Liao, Mengyu; Ye, Zhisheng; Zhao, Yumeng; Nan, Jiaying; Liu, Yuming; Yao, Xueming; Yang, Tianjing; Guo, Ju; Jin, Xin; Zhang, Hong; You, Caiyun; Xu, Heping; Yu, Jinguo; Chen, Yupeng; Wang, Xiaohong; Yan, Hua

Tianjin Medical University; Tianjin Medical University; Nankai University; Harbin Medical University; Queens University Belfast; Tianjin Medical University; Tianjin Medical University

PROCEEDINGS OF THE NATIONAL ACADEMY OF SCIENCES OF THE UNITED STATES OF AMERICA

0027-12419

10.1073/pnas.2424487122

2025-09-16

Ocular fibrosis, a severe consequence of excessive retinal wound healing, can lead to vision loss following retinal injury. Proliferative vitreoretinopathy (PVR), a common form of ocular fibrosis, is a major cause of blindness, characterized by the formation of extensive fibrous proliferative membranes. Understanding the cellular origins of PVR-associated fibroblasts (PAFs) is essential to decipher the mechanisms of ocular wound healing. In this study, we combined single-cell transcriptomics with genetic lineage tracing to map the contributions of retinal pigment epithelial (RPE) cells, immune cells, and M & uuml;ller cells to disease progression. RPE cells were found to constitute the largest fraction of cells within PVR lesions, transitioning through metabolic, proliferative, and epithelial-to-mesenchymal transition stages during their conversion to PAFs. These cells exhibited remarkable plasticity and heterogeneity.

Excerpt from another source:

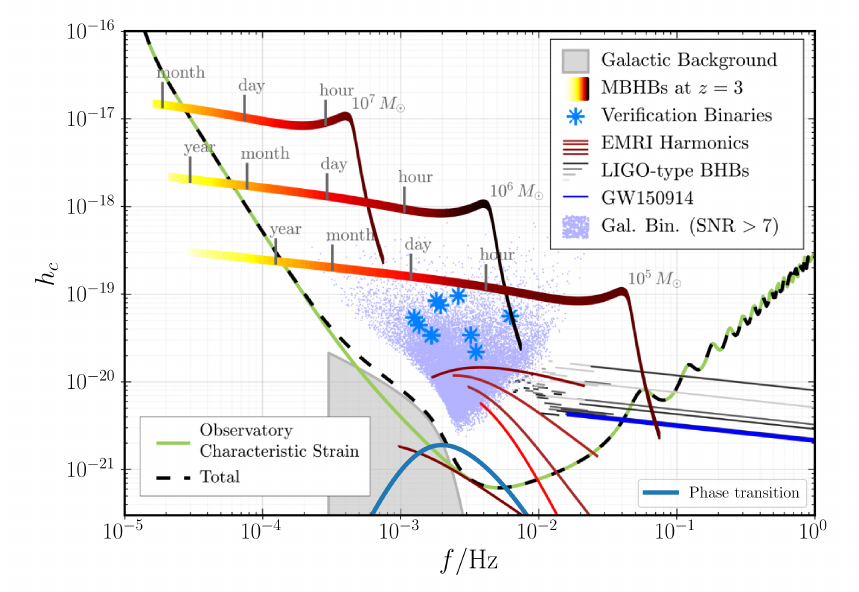
Figure 19: The expected sensitivity of LISA and possible astrophysical sources of gravitational waves. The phase transition signal, indicated by the blue line, is pre- dicted for a transition with nucleation temperature T α = 0.3, transition rate to Hubble rate ratio β/ H Background figure taken from [ 9 ]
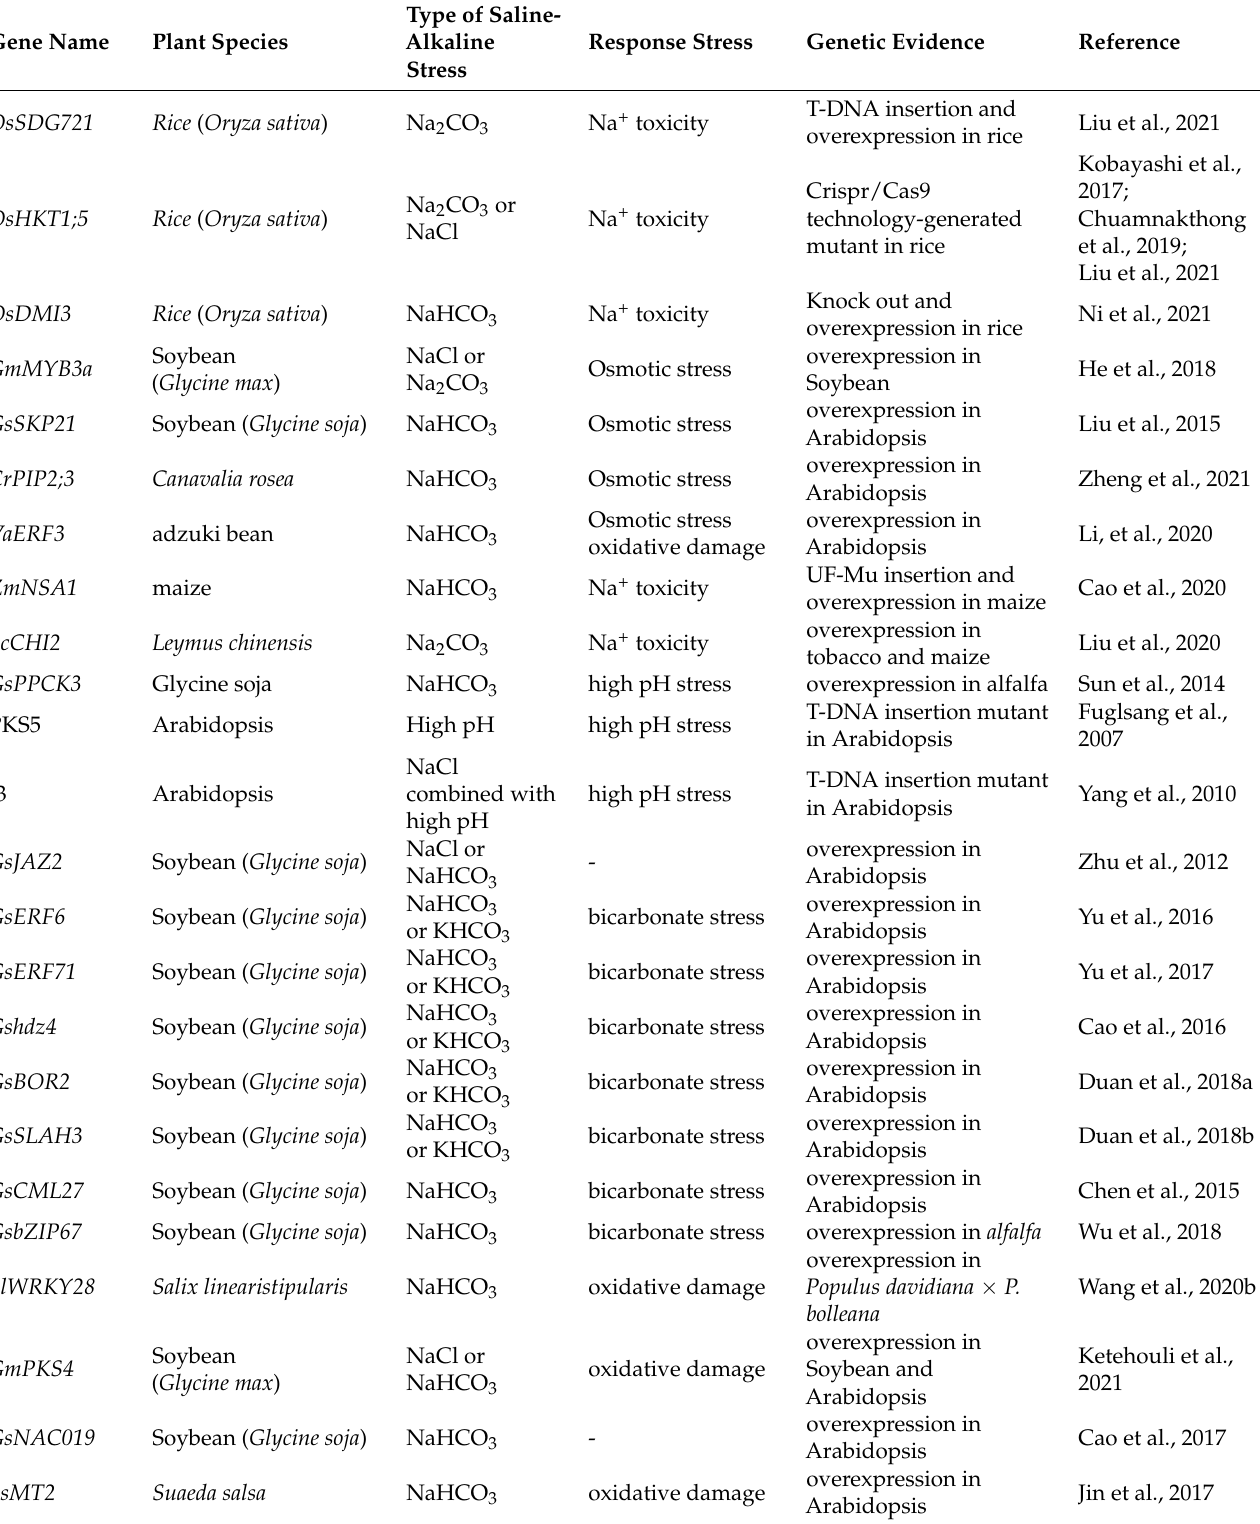
Table 1. List of genes likely associated with saline-alkaline (NaHCO 3 and Na 2 CO 3 ) tolerance in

Notably, Pdgfrb+RPE cells demonstrated significant morphological plasticity, transitioning toward a fibroblast-like phenotype, while macrophage-like RPE cells acquired inflammation-related functions post-PVR. Cell communication network analysis identified Thbs1 (encoding TSP-1) as a key hub gene driving RPE cell fate transitions during PVR. Importantly, therapeutic antibodies targeting TSP-1 significantly mitigated PVR progression. This study provides a detailed roadmap of fibrosis formation during ocular wound healing and highlights the therapeutic potential of targeting TSP-1 in the management of PVR.